Emit the line that holds "<h2>Do you want" and all lines following it through the end of the data, verbatim, and nothing else.

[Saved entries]
- - - - -

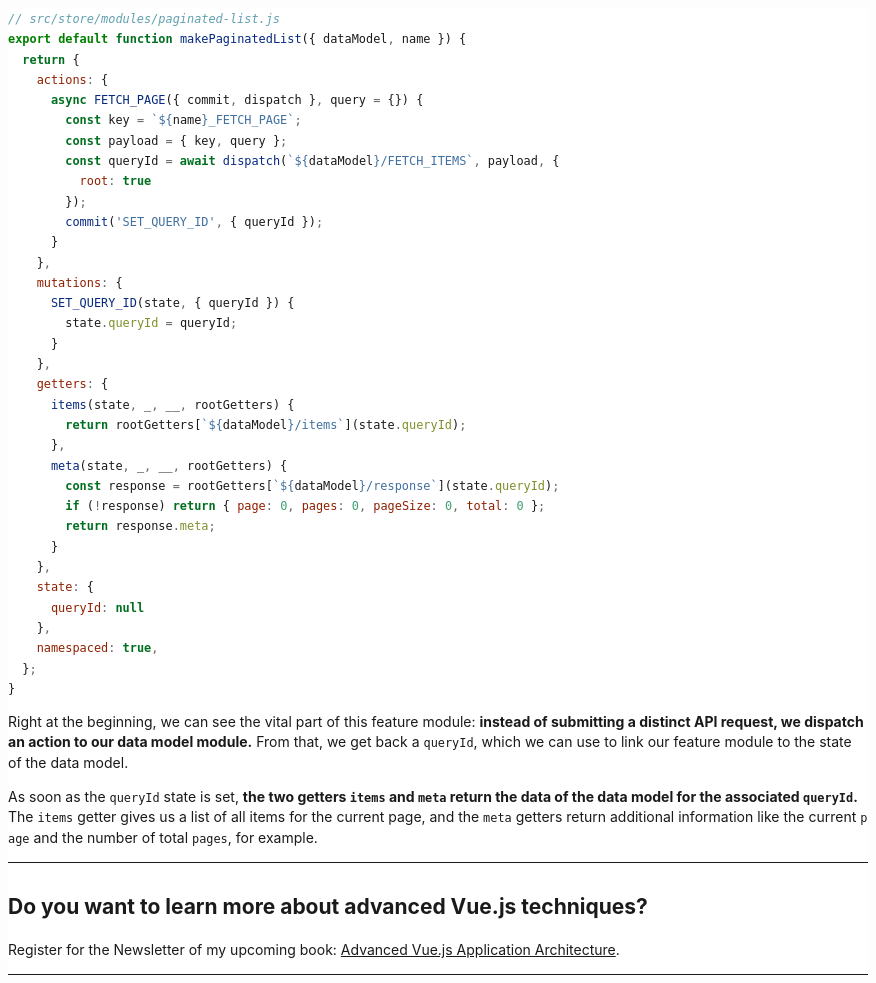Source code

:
 ```js
// src/store/modules/paginated-list.js
export default function makePaginatedList({ dataModel, name }) {
  return {
    actions: {
      async FETCH_PAGE({ commit, dispatch }, query = {}) {
        const key = `${name}_FETCH_PAGE`;
        const payload = { key, query };
        const queryId = await dispatch(`${dataModel}/FETCH_ITEMS`, payload, {
          root: true
        });
        commit('SET_QUERY_ID', { queryId });
      }
    },
    mutations: {
      SET_QUERY_ID(state, { queryId }) {
        state.queryId = queryId;
      }
    },
    getters: {
      items(state, _, __, rootGetters) {
        return rootGetters[`${dataModel}/items`](state.queryId);
      },
      meta(state, _, __, rootGetters) {
        const response = rootGetters[`${dataModel}/response`](state.queryId);
        if (!response) return { page: 0, pages: 0, pageSize: 0, total: 0 };
        return response.meta;
      }
    },
    state: {
      queryId: null
    },
    namespaced: true,
  };
}
```

Right at the beginning, we can see the vital part of this feature module: **instead of submitting a distinct API request, we dispatch an action to our data model module.** From that, we get back a `queryId`, which we can use to link our feature module to the state of the data model.

As soon as the `queryId` state is set, **the two getters `items` and `meta` return the data of the data model for the associated `queryId`.** The `items` getter gives us a list of all items for the current page, and the `meta` getters return additional information like the current `page` and the number of total `pages`, for example.

<div>
  <hr class="c-hr">
  <div class="c-service-info">
    <h2>Do you want to learn more about advanced Vue.js techniques?</h2>
    <p class="c-service-info__body">
      Register for the Newsletter of my upcoming book: <a class="c-anchor" href="https://oberlehner.us20.list-manage.com/subscribe?u=8476a98c5640f6c7b5530ea57&id=8b26bf120b" data-event-category="link" data-event-action="click: newsletter" data-event-label="Newsletter (article content)">Advanced Vue.js Application Architecture</a>.
    </p>
  </div>
  <hr class="c-hr">
</div>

- - - - -

#### [TASK RESPONSE]
    <h2>Do you want to learn more about advanced Vue.js techniques?</h2>
    <p class="c-service-info__body">
      Register for the Newsletter of my upcoming book: <a class="c-anchor" href="https://oberlehner.us20.list-manage.com/subscribe?u=8476a98c5640f6c7b5530ea57&id=8b26bf120b" data-event-category="link" data-event-action="click: newsletter" data-event-label="Newsletter (article content)">Advanced Vue.js Application Architecture</a>.
    </p>
  </div>
  <hr class="c-hr">
</div>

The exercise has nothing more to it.